• Information shown:
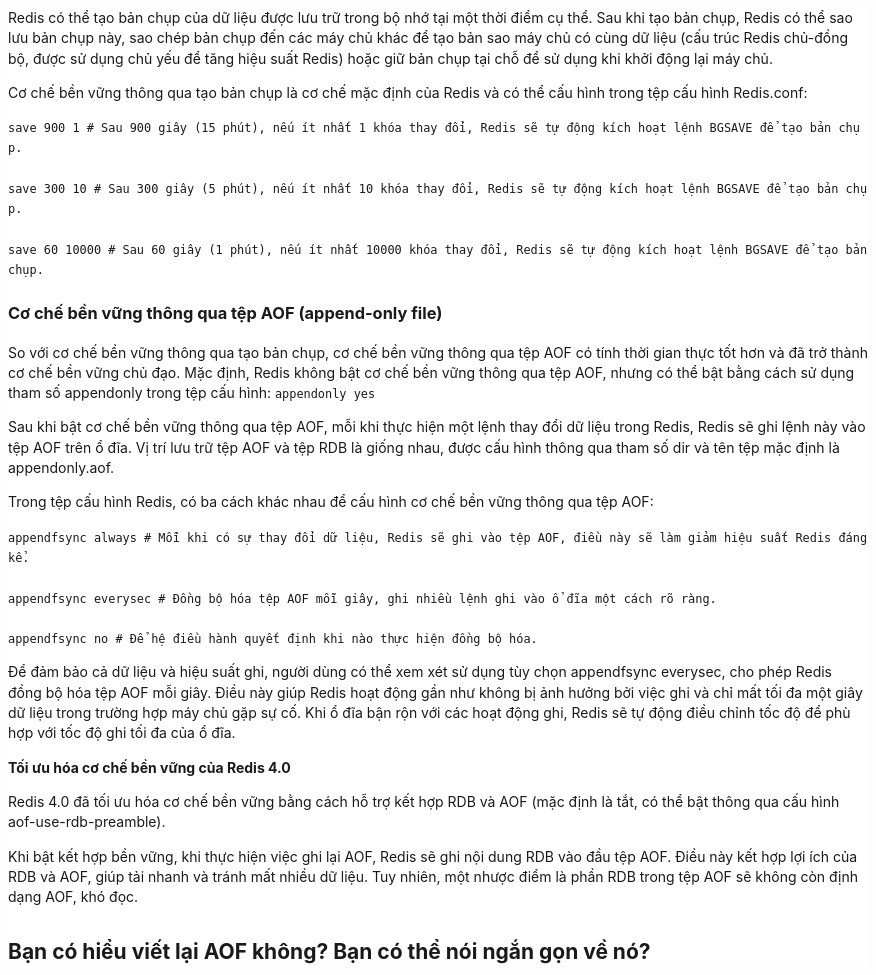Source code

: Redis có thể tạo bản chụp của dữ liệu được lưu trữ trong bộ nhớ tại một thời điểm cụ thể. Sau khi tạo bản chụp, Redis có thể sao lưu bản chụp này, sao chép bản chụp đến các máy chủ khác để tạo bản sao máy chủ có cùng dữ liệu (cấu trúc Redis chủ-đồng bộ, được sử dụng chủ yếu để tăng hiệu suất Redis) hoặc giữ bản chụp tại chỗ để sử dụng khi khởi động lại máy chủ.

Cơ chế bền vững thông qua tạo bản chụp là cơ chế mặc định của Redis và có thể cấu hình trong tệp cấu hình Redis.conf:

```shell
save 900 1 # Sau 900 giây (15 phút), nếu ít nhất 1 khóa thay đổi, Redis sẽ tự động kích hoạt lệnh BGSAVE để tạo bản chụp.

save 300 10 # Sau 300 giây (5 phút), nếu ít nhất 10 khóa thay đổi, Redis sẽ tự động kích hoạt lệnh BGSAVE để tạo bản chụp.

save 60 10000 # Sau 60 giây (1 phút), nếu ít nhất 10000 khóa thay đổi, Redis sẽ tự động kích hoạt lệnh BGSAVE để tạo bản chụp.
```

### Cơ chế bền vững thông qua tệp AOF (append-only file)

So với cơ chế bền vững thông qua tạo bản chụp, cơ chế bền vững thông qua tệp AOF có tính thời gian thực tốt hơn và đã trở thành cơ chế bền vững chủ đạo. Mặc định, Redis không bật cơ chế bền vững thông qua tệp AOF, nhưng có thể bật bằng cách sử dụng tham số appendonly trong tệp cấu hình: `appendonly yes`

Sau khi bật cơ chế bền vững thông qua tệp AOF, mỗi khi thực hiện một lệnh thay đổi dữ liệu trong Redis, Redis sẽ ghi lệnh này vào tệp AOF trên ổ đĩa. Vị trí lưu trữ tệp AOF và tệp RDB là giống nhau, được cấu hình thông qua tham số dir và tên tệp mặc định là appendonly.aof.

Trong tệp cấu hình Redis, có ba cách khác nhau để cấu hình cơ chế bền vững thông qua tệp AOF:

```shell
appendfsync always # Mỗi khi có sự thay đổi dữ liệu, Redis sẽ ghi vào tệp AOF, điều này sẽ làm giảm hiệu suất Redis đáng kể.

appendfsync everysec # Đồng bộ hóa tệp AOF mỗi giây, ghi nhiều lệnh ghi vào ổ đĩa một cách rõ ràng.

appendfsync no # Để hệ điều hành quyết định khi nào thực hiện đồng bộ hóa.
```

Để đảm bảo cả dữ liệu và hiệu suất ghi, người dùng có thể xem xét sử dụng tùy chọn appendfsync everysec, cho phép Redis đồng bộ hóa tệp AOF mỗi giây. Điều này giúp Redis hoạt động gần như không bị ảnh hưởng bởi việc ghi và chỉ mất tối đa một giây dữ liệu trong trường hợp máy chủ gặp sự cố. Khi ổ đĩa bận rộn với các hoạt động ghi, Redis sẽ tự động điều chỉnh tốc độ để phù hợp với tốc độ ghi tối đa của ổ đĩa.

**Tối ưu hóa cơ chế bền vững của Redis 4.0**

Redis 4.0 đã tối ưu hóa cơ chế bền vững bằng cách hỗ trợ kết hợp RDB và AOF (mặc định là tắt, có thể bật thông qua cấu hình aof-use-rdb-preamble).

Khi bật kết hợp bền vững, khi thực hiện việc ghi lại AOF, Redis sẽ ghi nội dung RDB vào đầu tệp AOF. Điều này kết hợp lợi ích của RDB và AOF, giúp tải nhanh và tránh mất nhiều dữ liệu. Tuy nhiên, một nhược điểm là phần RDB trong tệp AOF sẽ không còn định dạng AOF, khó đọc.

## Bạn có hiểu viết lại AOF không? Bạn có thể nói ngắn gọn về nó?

• Exercise goal: Sift through the material above and copy the lines that contain the word "hình".

• Written response:
Cơ chế bền vững thông qua tạo bản chụp là cơ chế mặc định của Redis và có thể cấu hình trong tệp cấu hình Redis.conf:
So với cơ chế bền vững thông qua tạo bản chụp, cơ chế bền vững thông qua tệp AOF có tính thời gian thực tốt hơn và đã trở thành cơ chế bền vững chủ đạo. Mặc định, Redis không bật cơ chế bền vững thông qua tệp AOF, nhưng có thể bật bằng cách sử dụng tham số appendonly trong tệp cấu hình: `appendonly yes`
Sau khi bật cơ chế bền vững thông qua tệp AOF, mỗi khi thực hiện một lệnh thay đổi dữ liệu trong Redis, Redis sẽ ghi lệnh này vào tệp AOF trên ổ đĩa. Vị trí lưu trữ tệp AOF và tệp RDB là giống nhau, được cấu hình thông qua tham số dir và tên tệp mặc định là appendonly.aof.
Trong tệp cấu hình Redis, có ba cách khác nhau để cấu hình cơ chế bền vững thông qua tệp AOF:
Redis 4.0 đã tối ưu hóa cơ chế bền vững bằng cách hỗ trợ kết hợp RDB và AOF (mặc định là tắt, có thể bật thông qua cấu hình aof-use-rdb-preamble).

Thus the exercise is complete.